Ok, I’m being harsh. The first of three scheduled on-screen match-ups between President Obama and his challenger in the November election, Mitt Romney, may not have amounted to an all out ass-whooping. But watching a president who holds nearly every advantage on policy get publicly bested by a lesser politician who made it where he is by being the least-worst choice from a rogues gallery of GOP candidates (one quirkier than the next) tells me that either Obama is too tired to care or too cocky to think he has to.

It’s also a reminder that debates are about “image over ideas,” to quote James Fallows. And on that gauge Romney scored a big win. The President was knocked off his square early in the night and never fully regained his composure. Instead he came off as unprepared, detached and at times disinterested. It hardly matters that his opponent was repeating the same unsubstantiated claims and empty rhetoric he has been throughout the campaign, because in the end it was not about what Romney said, but how he said it.

Part of the President’s problem can simply be chalked up to style. Obama’s slow and deliberate delivery is ill-suited to timed debating, where speed, precision and poise matter much more than substance. The President simply thinks too much before he speaks, a trait that’s easily misinterpreted as a lack of confidence in what he’s saying—particularly when juxtaposed with Romney’s rapid-fire fluidity. I didn’t bother to count, but I’d wager that Romney got in two words to the President’s every one; and he did so without missing a beat, or, as one commentator described it, with “near-flawless tactical execution.”

So how exactly did Romney pull it off?

Well, for starters he’s gotten a lot more practice. While the President was running the country, the former Massachusetts governor spent most of the past 12 months waging a long, drawn-out primary fight, dodging jibes from opponents before audiences from Arizona to South Carolina. Between June 2011 and February 2012, Romney participated in 19 on-stage debates, an average of more than one a month.

Credit must also go to his advisers, who have spent weeks filling their boss’s head with stats, anecdotes and legislative minutiae (which he employed without skipping a beat) while drilling him with mock debates. Romney spent more than a week last month in intense preparation with his sparring partner Sen. Rob Portman, of Ohio, who reportedly does a spot-on Obama.

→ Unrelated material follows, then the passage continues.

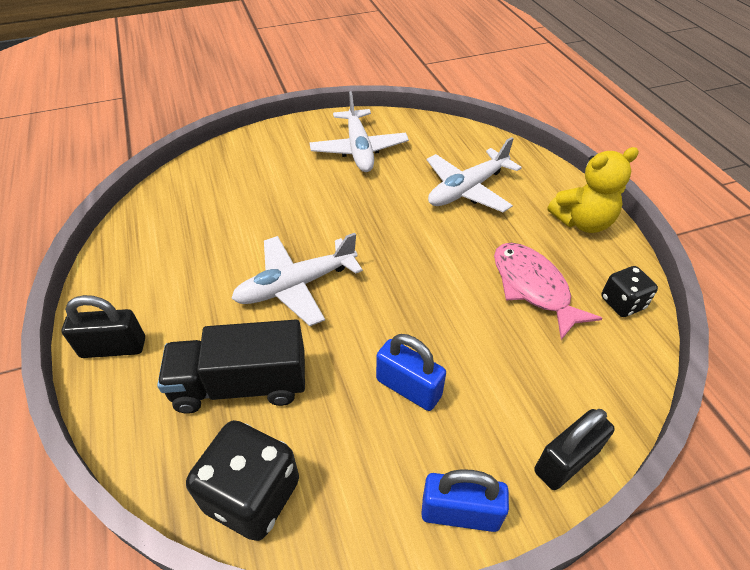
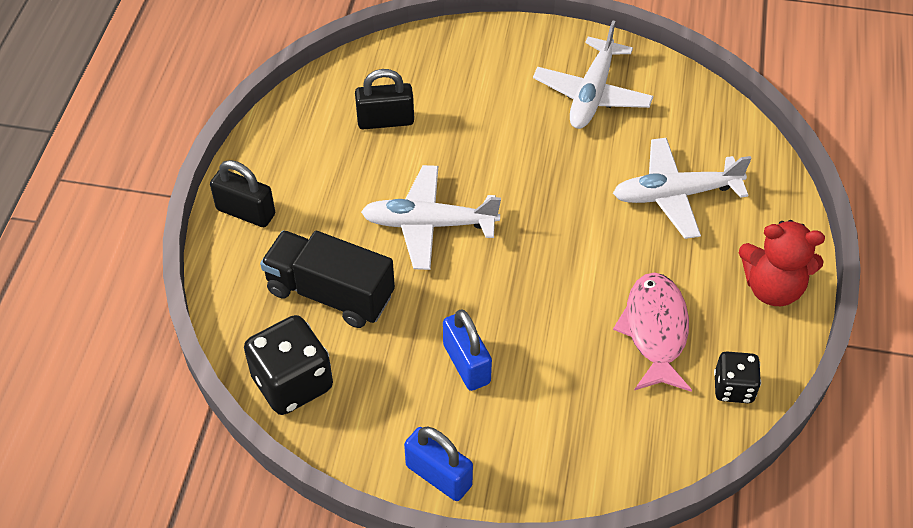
camera: 30 degrees right, 5 degrees up
(566, 461) = (555, 486): black padlock -> black padlock (385, 120)
(582, 222) = (772, 288): yellow teddy bear -> red teddy bear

But mostly Romney won because he gained early momentum. From his opening statement he put the President on the defensive and avoided getting backed into a corner himself.  It wasn’t hard. President Obama limited his attacks to open-hand slaps instead of the clenched-fist jabs some of Romney’s more spectacular misrepresentations deserved. And this is where the President really dropped the ball: Romney’s advisers have repeatedly pointed to the candidate’s propensity for defensiveness as his Achilles’ heal (they blame the infamous $10,000 bet remark, for instance, on his getting flustered under pressure from Gov. Rick Perry).

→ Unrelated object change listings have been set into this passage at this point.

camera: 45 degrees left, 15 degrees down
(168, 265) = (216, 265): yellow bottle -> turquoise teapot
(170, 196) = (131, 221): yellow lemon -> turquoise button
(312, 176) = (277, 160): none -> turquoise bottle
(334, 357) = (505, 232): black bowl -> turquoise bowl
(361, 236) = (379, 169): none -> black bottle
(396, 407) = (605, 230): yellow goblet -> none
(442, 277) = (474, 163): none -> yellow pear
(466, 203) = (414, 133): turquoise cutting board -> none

So why didn’t Obama push harder on his opponent’s willingness to let the auto industry sink? Why didn’t he force Romney’s hand on the futility of his tax plan? My guess is that the President and his own advisers underestimated their opponent and simply didn’t take the time to prepare as much as they should have. Bolstered by the political fallout from Romney’s cringe-worthy “47 percent” remark, the Obama camp convinced themselves that their opponent was perfectly capable of self-destructing on his own. Last night that proved to be a mistake.

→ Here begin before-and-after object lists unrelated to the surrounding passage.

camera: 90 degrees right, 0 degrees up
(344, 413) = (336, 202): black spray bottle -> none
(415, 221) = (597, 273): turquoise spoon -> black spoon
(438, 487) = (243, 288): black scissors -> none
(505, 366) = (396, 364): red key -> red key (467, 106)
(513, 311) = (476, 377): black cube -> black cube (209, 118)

Going into the debate, Romney’s campaign managers said their main goal was to make the candidate seem human and warm. I’m not sure that worked; I saw on stage the same condescending, smirking, cardboard cut-out I’ve always seen when I look at Mitt Romney. But they scored an unexpected victory all the same. Is it a game changer? Not likely. Presidential challengers almost always win the first debate. It’s up to the President to make sure it stops at one. Last night’s victory may have breathed new life into Romney’s sluggish and uninspiring campaign, but this election is still Obama’s to lose.